The industries paying the steepest price are the ones that believed their perimeter was their protection. Telecommunications, government contractors, and defense-adjacent technology companies all learned the same lesson at significant cost, which is that an environment secured at the edge and trusted internally is an environment that cannot detect or contain an adversary who is already inside it. Supply chain attacks succeed specifically because they exploit that trust, and the organizations that have reduced their exposure are the ones that stopped extending it automatically. The security teams making real progress are treating every pipeline, every build agent, and every vendor connection as a potential threat surface rather than a safe zone, which is exactly the architectural posture the Zero Trust model demands.

The governance dimension is where this challenge becomes most difficult to address at the international level. Software supply chains do not respect national borders. A router manufactured in one country, running firmware developed in another, deployed inside critical infrastructure in a third, and managed remotely through a vendor in a fourth, is not an unusual configuration. It is the default. The question of who is responsible for verifying the integrity of each layer in that chain, which government has jurisdiction to mandate it, and what accountability mechanism exists when a vendor fails to patch a known vulnerability for years, has no clean answer under existing frameworks. Salt Typhoon exploited vulnerabilities that in some cases dated back to 2018. Security patches were released. But many telecommunications companies never applied them. The regulatory structure that might have compelled them to do so did not exist, and the consequences of that gap were felt not by the companies but by the governments and citizens whose communications ran through their networks.

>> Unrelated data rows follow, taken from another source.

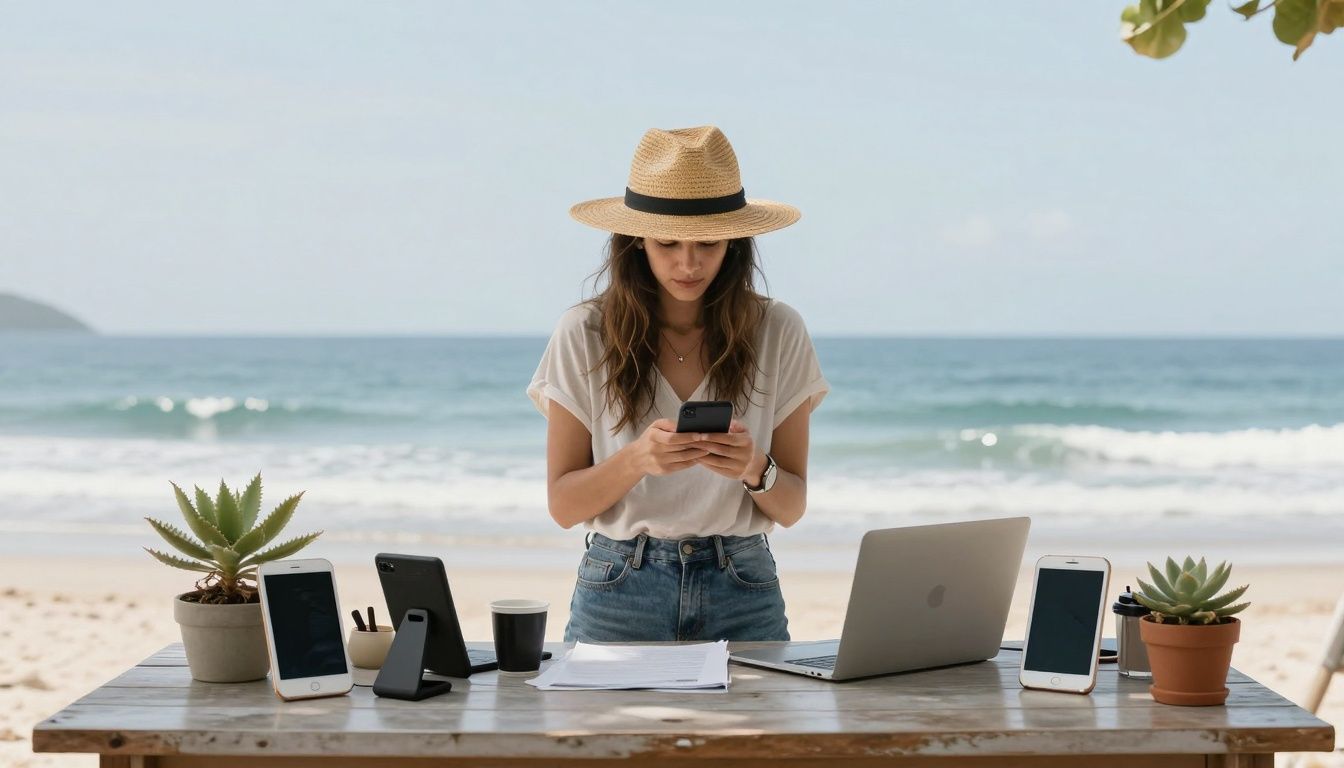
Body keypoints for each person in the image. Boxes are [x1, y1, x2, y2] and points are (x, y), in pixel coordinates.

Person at [527, 125, 829, 642]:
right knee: (601, 727)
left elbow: (792, 506)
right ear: (636, 240)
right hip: (619, 588)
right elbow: (563, 506)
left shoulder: (778, 329)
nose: (687, 263)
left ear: (734, 243)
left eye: (707, 244)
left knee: (763, 727)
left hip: (744, 583)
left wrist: (755, 468)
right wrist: (637, 460)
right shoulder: (584, 332)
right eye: (667, 243)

The geopolitical dimension of all of this means that the threat is not going to recede when the news cycle moves on. Salt Typhoon is still being investigated. In February 2026, Senator Maria Cantwell sent a letter to the Senate Commerce Committee requesting an oversight hearing with the CEOs of AT&T and Verizon after both companies refused to share security assessment documents with Congress, blocked Mandiant from cooperating with congressional requests, and declined to provide specific documentation corroborating their claims that the intrusion had been contained.

Cantwell Demands AT&T, Verizon CEOs Come Clean on Salt Typhoon Hacks, Ongoing Network Security Risks
U.S. Senator Maria Cantwell (D-Wash.), Ranking Member of the Committee on Commerce, Science and Transportation called on Committee Chairman Ted Cruz (R-Texas) to hold a hearing with AT&T CEO John Stankey and Verizon CEO Dan Schulman to demand answers about the current security of their telecommunications networks after they refused to be transparent about their responses to the Salt Typhoon cyberattack.

The answer to that question matters not just for those two companies but for every organization whose infrastructure touches theirs. Because in a supply chain attack, the target and the victim are not always the same entity, and that gap is exactly where nation-state actors continue to operate. And as long as the institutions responsible for critical communications infrastructure can decline congressional oversight requests on the grounds of attorney-client privilege while 265 million customers remain on networks whose security posture is unverified, the governance gap that makes supply chain warfare so effective will remain open.